Each new feature targets a specific release. If development is running late, the train leaves as scheduled and the feature gets released on the next train instead. (See Trunk-based mobile for version control practices that support this workflow.) Regular releases lower risk by keeping the change set small. Releasing regularly, even without new features, provides fast feedback to validate bug fixes and refactors.

Development is continuous with staggered releases

One or two-week release cycles are common in the industry. SoundCloud has shared details about automation and quality tooling that supports their release train, and Facebook has validated the approach at massive scale, gradually moving from monthly to weekly releases over several years.

Definitions

It’s useful to develop common language for the phases of your release train. I’ve found the following terminology to be widely understood.

Code cut

The code cut event really defines the release train schedule (e.g. every Monday at noon). It means code changes are no longer generally accepted for the current release. A series of automated steps typically precedes the generation of a release candidate build:

  1. Create a release branch
  2. Run tests and static analysis
  3. Import translations
  4. Bump version numbers

Ideally this is a non-blocking event, allowing code changes for the subsequent release cycle to start being merged right away.

Stabilisation

A stabilisation phase can involve a variety of QA processes: a beta release, manual regression testing, or release to an internal dogfooding program. It depends on the needs of the team, but the goal is always to find major defects before they end up in production, potentially forever.

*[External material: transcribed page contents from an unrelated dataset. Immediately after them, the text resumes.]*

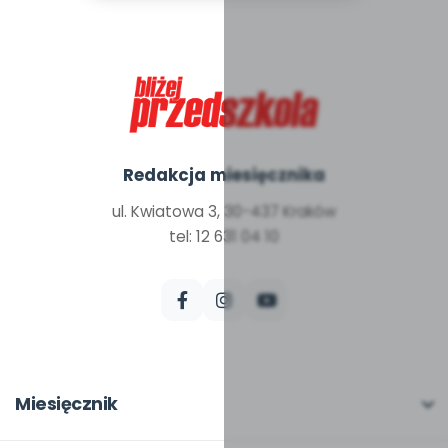
Redakcja miesięcznika
ul. Kwiatowa 3, 30-437 Kraków
tel: 12 631 04 10
Miesięcznik
O miesięczniku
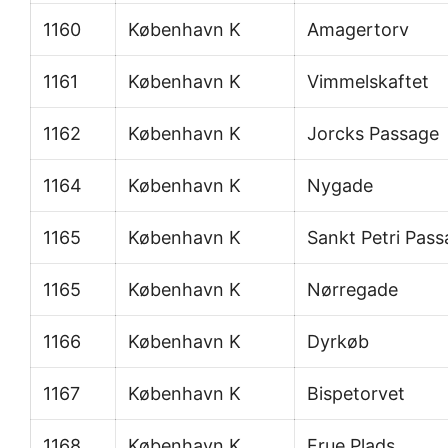
1160
København K
Amagertorv
1161
København K
Vimmelskaftet
1162
København K
Jorcks Passage
1164
København K
Nygade
1165
København K
Sankt Petri Pas
1165
København K
Nørregade
1166
København K
Dyrkøb
1167
København K
Bispetorvet
1168
København K
Frue Plads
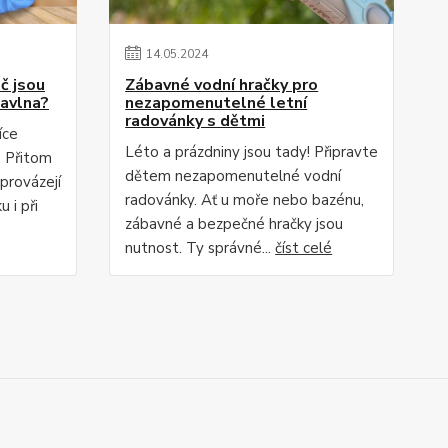
14
.
05
.
2024
č jsou
Zábavné vodní hračky pro
bavlna?
nezapomenutelné letní
radovánky s dětmi
íce
Léto a prázdniny jsou tady! Připravte
. Přitom
dětem nezapomenutelné vodní
 provázejí
radovánky. Ať u moře nebo bazénu,
 i při
zábavné a bezpečné hračky jsou
nutnost. Ty správné...
číst celé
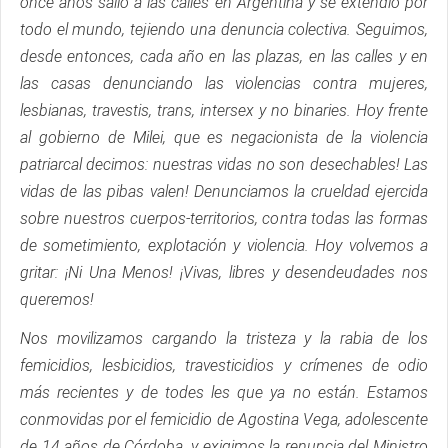
once años salió a las calles en Argentina y se extendió por
todo el mundo, tejiendo una denuncia colectiva. Seguimos,
desde entonces, cada año en las plazas, en las calles y en
las casas denunciando las violencias contra mujeres,
lesbianas, travestis, trans, intersex y no binaries. Hoy frente
al gobierno de Milei, que es negacionista de la violencia
patriarcal decimos: nuestras vidas no son desechables! Las
vidas de las pibas valen! Denunciamos la crueldad ejercida
sobre nuestros cuerpos-territorios, contra todas las formas
de sometimiento, explotación y violencia. Hoy volvemos a
gritar: ¡Ni Una Menos! ¡Vivas, libres y desendeudades nos
queremos!
Nos movilizamos cargando la tristeza y la rabia de los
femicidios, lesbicidios, travesticidios y crímenes de odio
más recientes y de todes les que ya no están. Estamos
conmovidas por el femicidio de Agostina Vega, adolescente
de 14 años de Córdoba, y exigimos la renuncia del Ministro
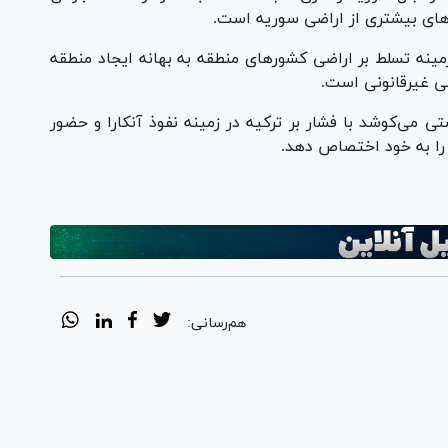
ش‌های بیشتری از اراضی سوریه است.
نه تسلط بر اراضی کشور‌های منطقه به بهانه ایجاد منطقه
می غیرقانونی است.
 می‌کوشد با فشار بر ترکیه در زمینه نفوذ آنکارا و حضور
را به خود اختصاص دهد.
هم‌رسانی:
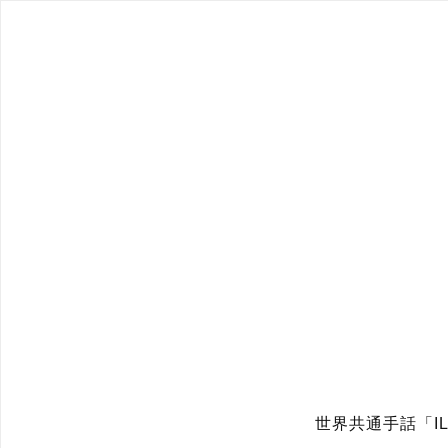
世界共通手話「IL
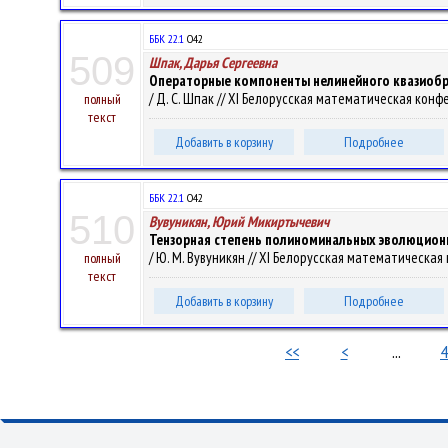
ББК 22.1
О42
509
Шпак, Дарья Сергеевна
Операторные компоненты нелинейного квазиобр
/ Д. С. Шпак // XI Белорусская математическая конфер
полный
текст
Добавить в корзину
Подробнее
ББК 22.1
О42
510
Вувуникян, Юрий Микиртычевич
Тензорная степень полиноминальных эволюцио
/ Ю. М. Вувуникян // XI Белорусская математическая к
полный
текст
Добавить в корзину
Подробнее
<<
<
...
4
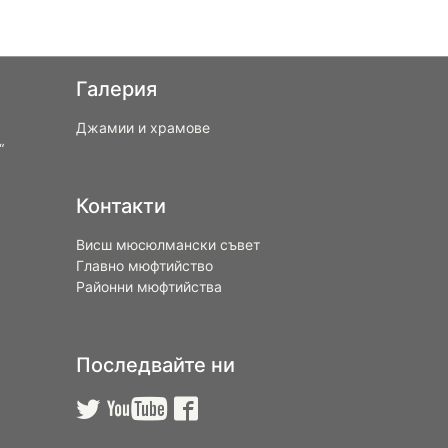
Галерия
Джамии и храмове
“
Контакти
Висш мюсюлмански съвет
Главно мюфтийство
Районни мюфтийства
Последвайте ни



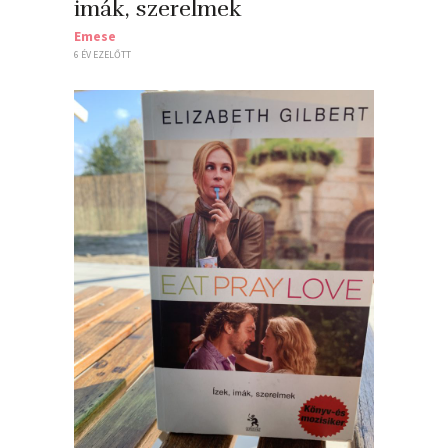
imák, szerelmek
Emese
6 ÉV EZELŐTT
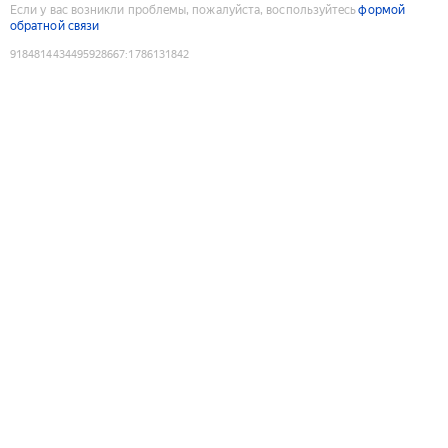
Если у вас возникли проблемы, пожалуйста, воспользуйтесь
формой
обратной связи
9184814434495928667
:
1786131842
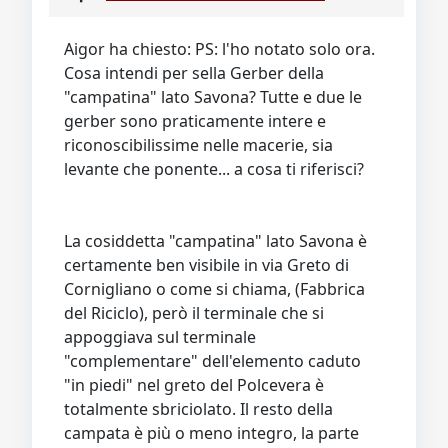
Video
Donazione
Forum
Aigor ha chiesto: PS: l'ho notato solo ora.
Cosa intendi per sella Gerber della
"campatina" lato Savona? Tutte e due le
gerber sono praticamente intere e
riconoscibilissime nelle macerie, sia
levante che ponente... a cosa ti riferisci?
La cosiddetta "campatina" lato Savona è
certamente ben visibile in via Greto di
Cornigliano o come si chiama, (Fabbrica
del Riciclo), però il terminale che si
appoggiava sul terminale
"complementare" dell'elemento caduto
"in piedi" nel greto del Polcevera è
totalmente sbriciolato. Il resto della
campata è più o meno integro, la parte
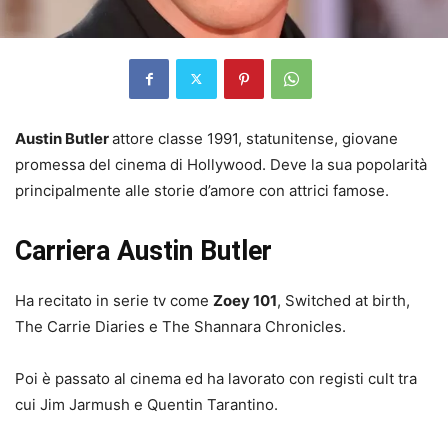
Austin Butler
attore classe 1991, statunitense, giovane
promessa del cinema di Hollywood. Deve la sua popolarità
principalmente alle storie d’amore con attrici famose.
Carriera Austin Butler
Ha recitato in serie tv come
Zoey 101
, Switched at birth,
The Carrie Diaries e The Shannara Chronicles.
Poi è passato al cinema ed ha lavorato con registi cult tra
cui Jim Jarmush e Quentin Tarantino.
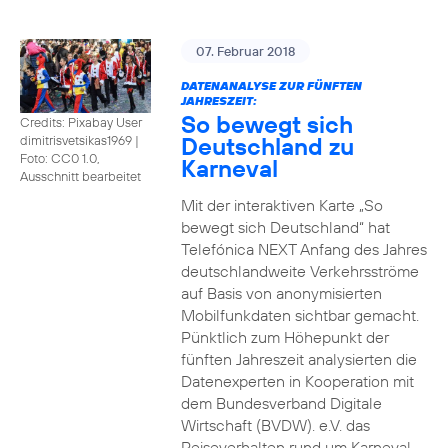
07. Februar 2018
DATENANALYSE ZUR FÜNFTEN
JAHRESZEIT:
So bewegt sich
Credits: Pixabay User
Deutschland zu
dimitrisvetsikas1969
|
Foto: CC0 1.0,
Karneval
Ausschnitt bearbeitet
Mit der interaktiven Karte „So
bewegt sich Deutschland“ hat
Telefónica NEXT Anfang des Jahres
deutschlandweite Verkehrsströme
auf Basis von anonymisierten
Mobilfunkdaten sichtbar gemacht.
Pünktlich zum Höhepunkt der
fünften Jahreszeit analysierten die
Datenexperten in Kooperation mit
dem Bundesverband Digitale
Wirtschaft (BVDW). e.V. das
Reiseverhalten rund um Karneval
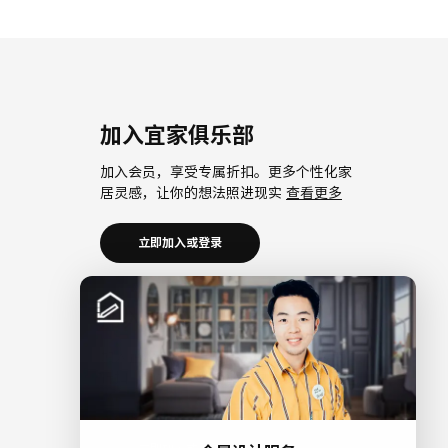
加入宜家俱乐部
加入会员，享受专属折扣。更多个性化家
居灵感，让你的想法照进现实
查看更多
立即加入或登录
加入宜家企业会员
加入企业会员，享受会员6大权益以及专属
折扣。助力中小微企业共同成长。
查看更
多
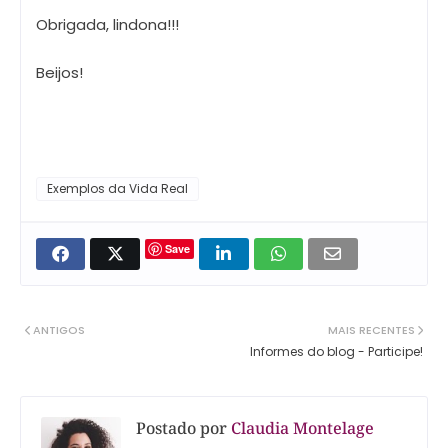
Obrigada, lindona!!!
Beijos!
Exemplos da Vida Real
Save
ANTIGOS
MAIS RECENTES
Informes do blog - Participe!
Postado por
Claudia Montelage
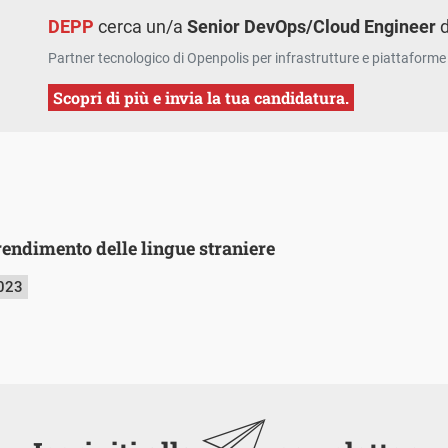
DEPP
cerca un/a
Senior DevOps/Cloud Engineer
d
Partner tecnologico di Openpolis per infrastrutture e piattaforme 
Scopri di più e invia la tua candidatura.
rendimento delle lingue straniere
2023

Teams should develop guidelines for code changes that can still be accepted during stabilisation. Bug fixes? Of course. But what if the bug isn’t a regression since the last release? What about copy and localisation changes?

Rollout

Once the build is submitted to the app store, it’s all about monitoring. The app stores support staged rollouts, allowing teams to gain confidence in the health of the release with a subset of the userbase.

App store review, staged rollout, and monitoring

When major issues are discovered, it’s usually necessary to generate and submit a new “hotfix” build. This requires another app store review. If the team uses remote feature flags, disabling the defective feature and publishing a fix on the next release train may be an option.

Release captains

Some very large organisations have dedicated release engineering teams. At smaller companies, it’s common practice to assign an engineer to a rotating release captain role. Their responsibilities often include:

  • Perform any manual release steps
  • Coordinate bug fixes
  • Monitor health metrics during rollout
  • Make hotfix decisions

Conclusion

Release trains offer structure to mobile apps under constant development. Smaller releases reduce risk, and releasing more often forces the refinement of the release process. I’ve found a two-week release cycle is achievable in most cases, but moving to a weekly cadence demands significant investment in release automation, which will depend on the size and priorities of the team.

Mobile teams can adopt some continuous delivery practices for internal builds or enterprise apps, but given the overhead of releasing to production, a regular release (at least every other week) is a decent goal.